I was interested to read that medical malpractice payments nationwide are at an all-time low, according to a new study. MedPage Today reported that both the value of payments and their number dropped to their lowest levels in 2012, following ten years of declining values. But it's not necessarily good news, according to MedPage Today. An academic at Temple University here in Philadelphia told the website that doctors' groups are more hostile to medical malpractice lawsuits than they once were, and more governments have responded by enacting "tort reform" laws that limit patients' rights to recover for serious injuries. Another expert said malpractice payments may be down because visits to doctors in general are down.

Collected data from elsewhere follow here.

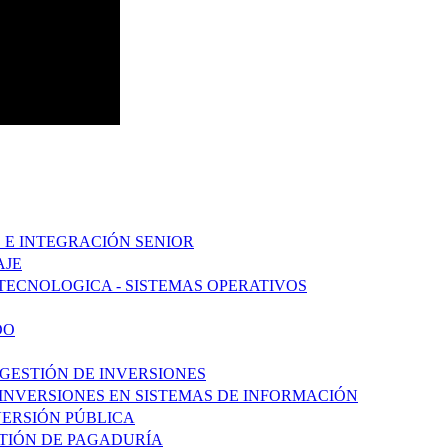
 E INTEGRACIÓN SENIOR
AJE
TECNOLOGICA - SISTEMAS OPERATIVOS
DO
 GESTIÓN DE INVERSIONES
 INVERSIONES EN SISTEMAS DE INFORMACIÓN
NVERSIÓN PÚBLICA
STIÓN DE PAGADURÍA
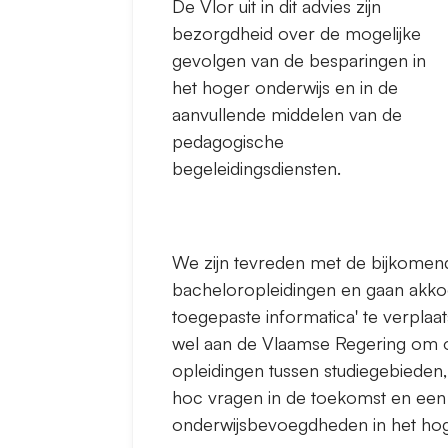
De Vlor uit in dit advies zijn
bezorgdheid over de mogelijke
gevolgen van de besparingen in
het hoger onderwijs en in de
aanvullende middelen van de
pedagogische
begeleidingsdiensten.
We zijn tevreden met de bijkomend
bacheloropleidingen en gaan akkoo
toegepaste informatica' te verpla
wel aan de Vlaamse Regering om o
opleidingen tussen studiegebieden
hoc vragen in de toekomst en ee
onderwijsbevoegdheden in het hog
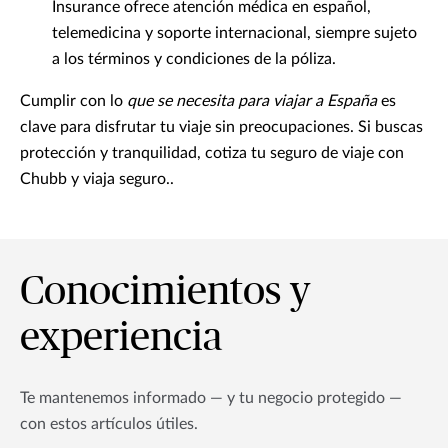
Insurance ofrece atención médica en español,
telemedicina y soporte internacional, siempre sujeto
a los términos y condiciones de la póliza.
Cumplir con lo
que se necesita para viajar a España
es
clave para disfrutar tu viaje sin preocupaciones. Si buscas
protección y tranquilidad, cotiza tu seguro de viaje con
Chubb y viaja seguro..
Conocimientos y
experiencia
Te mantenemos informado — y tu negocio protegido —
con estos artículos útiles.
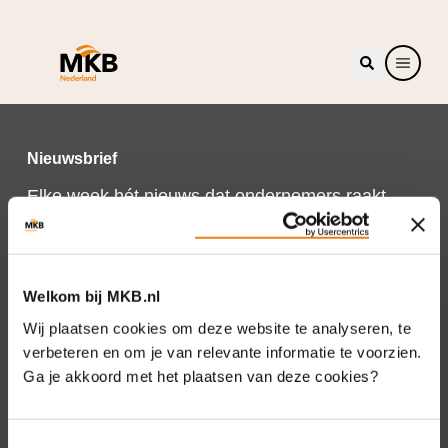
Nieuwsbrief
Elke week hét nieuws dat ondernemers raakt.
Schrijf je nu in voor de MKB-Nederland
nieuwsbrief.
Schrijf je in
Welkom bij MKB.nl
Wij plaatsen cookies om deze website te analyseren, te
verbeteren en om je van relevante informatie te voorzien.
Ga je akkoord met het plaatsen van deze cookies?
Direct naar
Over ons
Toestemmingsselectie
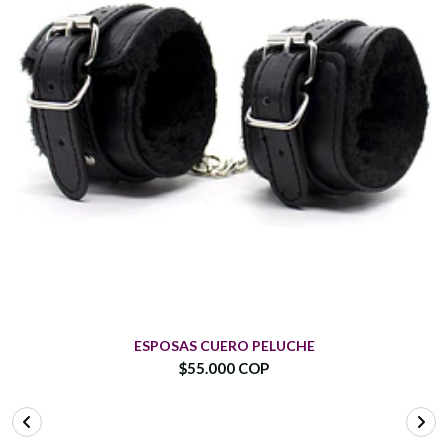
ESPOSAS CUERO PELUCHE
$55.000 COP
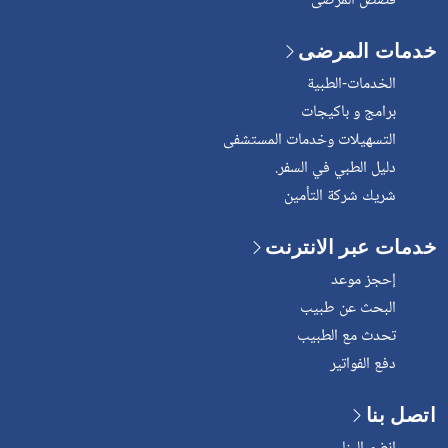
قصص المرضى
خدمات المرضى
الخدمات-الطبية
برامج و باكيجات
التسهيلات وخدمات المستشفى
دليل الطبي في السفر.
شريك شركة التأمين
خدمات عبر الانترنت
إحجز موعد
البحث عن طبيب
تحدث مع الطبيب
دفع الفواتير
اتصل بنا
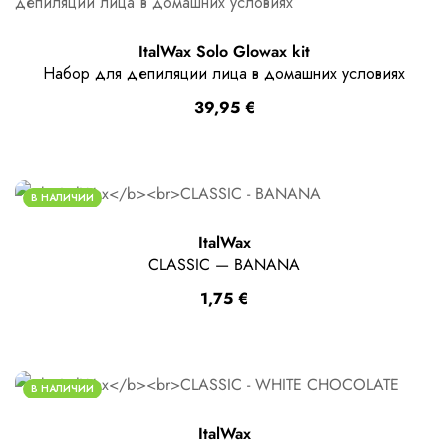
ItalWax Solo Glowax kit
Набор для депиляции лица в домашних условиях
39,95
€
В НАЛИЧИИ
ItalWax
CLASSIC — BANANA
1,75
€
В НАЛИЧИИ
ItalWax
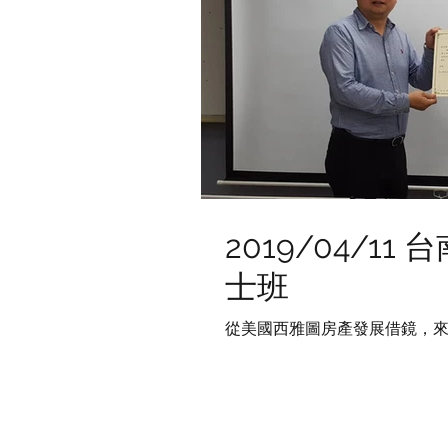
2019/04/1
士班
從美國西雅圖房產發展借鏡，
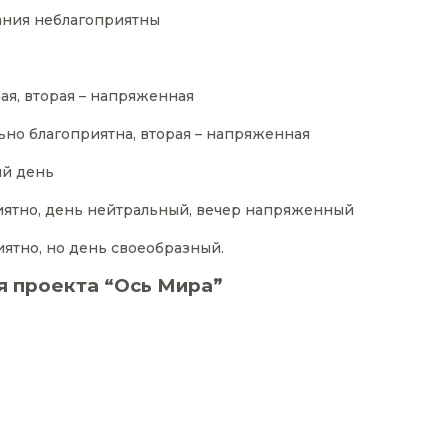
ания неблагоприятны
ая, вторая – напряженная
ьно благоприятна, вторая – напряженная
ый день
иятно, день нейтральный, вечер напряженный
иятно, но день своеобразный.
я проекта “Ось Мира”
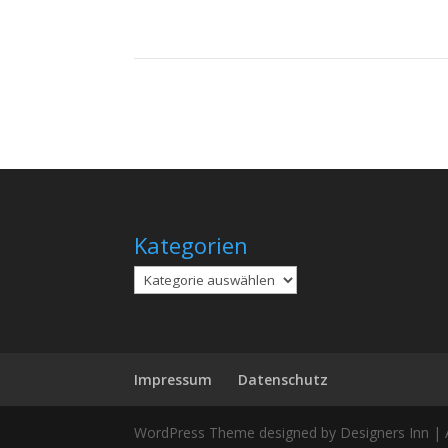
Kategorien
Kategorien
Impressum
Datenschutz
WordPress Theme designed by Designers Inn | A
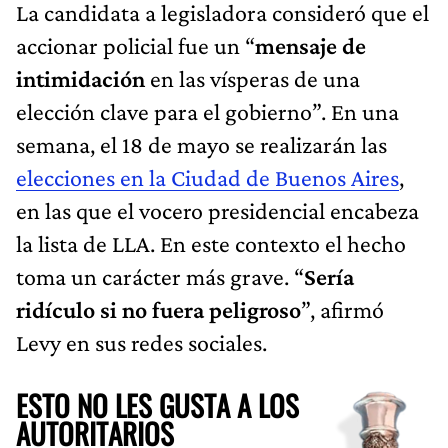
La candidata a legisladora consideró que el
accionar policial fue un “
mensaje de
intimidación
en las vísperas de una
elección clave para el gobierno”. En una
semana, el 18 de mayo se realizarán las
elecciones en la Ciudad de Buenos Aires
,
en las que el vocero presidencial encabeza
la lista de LLA. En este contexto el hecho
toma un carácter más grave. “
Sería
ridículo si no fuera peligroso
”, afirmó
Levy en sus redes sociales.
ESTO NO LES GUSTA A LOS
AUTORITARIOS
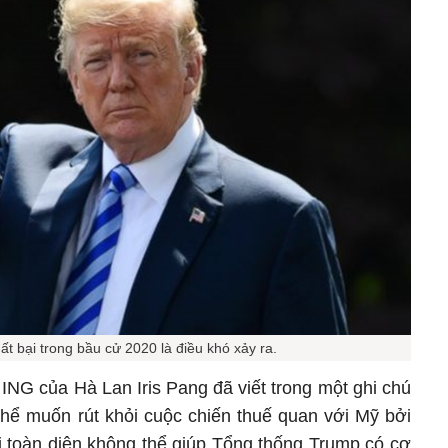
t bại trong bầu cử 2020 là điều khó xảy ra.
ING của Hà Lan Iris Pang đã viết trong một ghi chú
thể muốn rút khỏi cuộc chiến thuế quan với Mỹ bởi
i toàn diện không thể giúp Tổng thống Trump có cơ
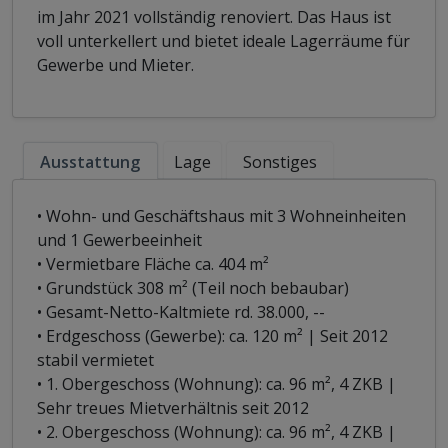
im Jahr 2021 vollständig renoviert. Das Haus ist
voll unterkellert und bietet ideale Lagerräume für
Gewerbe und Mieter.
Ausstattung
Lage
Sonstiges
• Wohn- und Geschäftshaus mit 3 Wohneinheiten
und 1 Gewerbeeinheit
• Vermietbare Fläche ca. 404 m²
• Grundstück 308 m² (Teil noch bebaubar)
• Gesamt-Netto-Kaltmiete rd. 38.000, --
• Erdgeschoss (Gewerbe): ca. 120 m² | Seit 2012
stabil vermietet
• 1. Obergeschoss (Wohnung): ca. 96 m², 4 ZKB |
Sehr treues Mietverhältnis seit 2012
• 2. Obergeschoss (Wohnung): ca. 96 m², 4 ZKB |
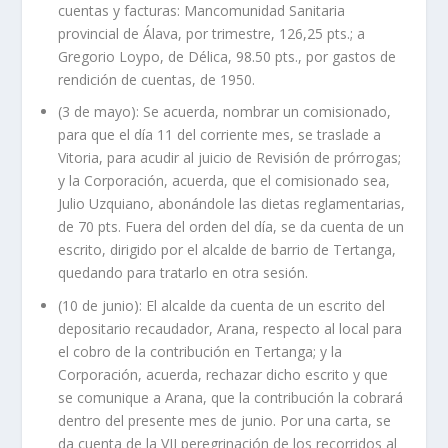
cuentas y facturas: Mancomunidad Sanitaria
provincial de Álava, por trimestre, 126,25 pts.; a
Gregorio Loypo, de Délica, 98.50 pts., por gastos de
rendición de cuentas, de 1950.
(3 de mayo): Se acuerda, nombrar un comisionado,
para que el día 11 del corriente mes, se traslade a
Vitoria, para acudir al juicio de Revisión de prórrogas;
y la Corporación, acuerda, que el comisionado sea,
Julio Uzquiano, abonándole las dietas reglamentarias,
de 70 pts. Fuera del orden del día, se da cuenta de un
escrito, dirigido por el alcalde de barrio de Tertanga,
quedando para tratarlo en otra sesión.
(10 de junio): El alcalde da cuenta de un escrito del
depositario recaudador, Arana, respecto al local para
el cobro de la contribución en Tertanga; y la
Corporación, acuerda, rechazar dicho escrito y que
se comunique a Arana, que la contribución la cobrará
dentro del presente mes de junio. Por una carta, se
da cuenta de la VII peregrinación de los recorridos al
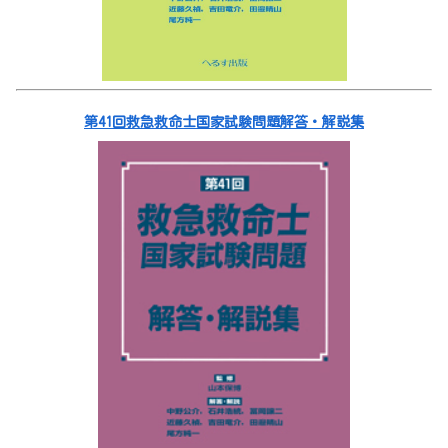
第41回救急救命士国家試験問題解答・解説集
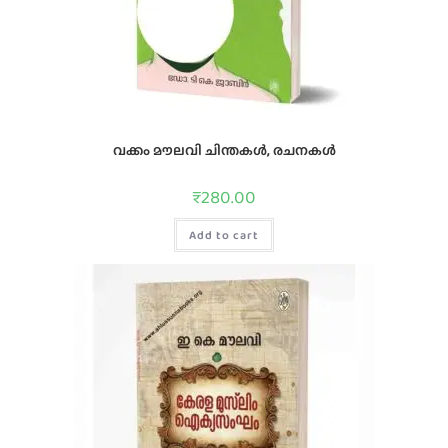
വക്കം മൗലവി ചിന്തകൾ, രചനകൾ
₹
280.00
Add to cart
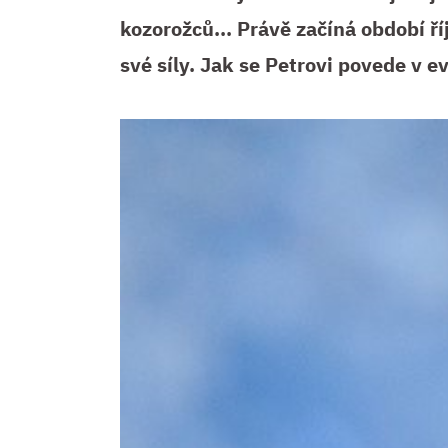
kozorožců... Právě začíná období ří
své síly. Jak se Petrovi povede v e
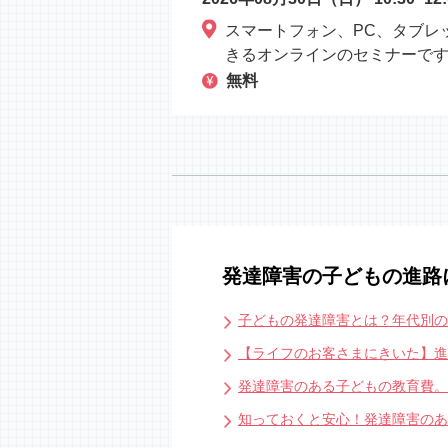
スマートフォン、PC、タブレ
きるオンラインのセミナーで
無料
発達障害の子どもの進路
子どもの発達障害とは？年代別
【ライフのお客さまにきいた】進
発達障害のある子どもの教育費。
知っておくと安心！発達障害のあ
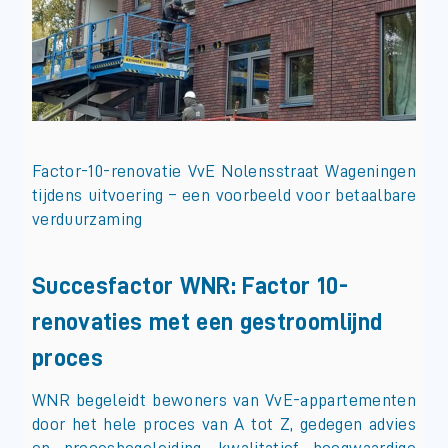
Factor-10-renovatie VvE Nolensstraat Wageningen
tijdens uitvoering – een voorbeeld voor betaalbare
verduurzaming
Succesfactor WNR: Factor 10-
renovaties met een gestroomlijnd
proces
WNR begeleidt bewoners van VvE-appartementen
door het hele proces van A tot Z, gedegen advies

The study was authored by public-interest watchdog Public Citizen, which said the results showed that malpractice payouts aren't to blame for rising health care costs. Over the past 10 years, it said, the cost of health care has risen 58.2 percent, while medical malpractice payments have fallen 28.8 percent. If malpractice lawsuits were really a major driver of health care costs, the organization argued, the total cost of U.S. health care in 2012 would have been less than half of the actual cost. It calculated payouts at 0.11% of national health care costs. Public Citizen said the drop in malpractice payouts wasn't because of a measured drop in actual malpractice; it said between 1/4 and 1/7 of hospital patients suffer some kind of adverse event. Rather, the researchers attributed the drop to the large number of state laws enacted that limit patients' rights to sue.
That includes many limits on medical malpractice lawsuits here in Philadelphia, where we have an affidavit requirement for new lawsuits, among other laws. The Pennsylvania legislature often attempts to make other such laws. The trouble is, these laws typically put difficult legal barriers in front of people who are seeking fair compensation for a catastrophic injury that was no fault of their own. The affidavit of merit requirement, for example, frequently stops plaintiffs when they miss deadlines to file the affidavit, have trouble affording it, or file one only to have it rejected by the trial court. That's why attorneys like me who practice medical malpractice law in Pennsylvania are generally against further attempts to "reform" lawsuits in favor of the medical industry.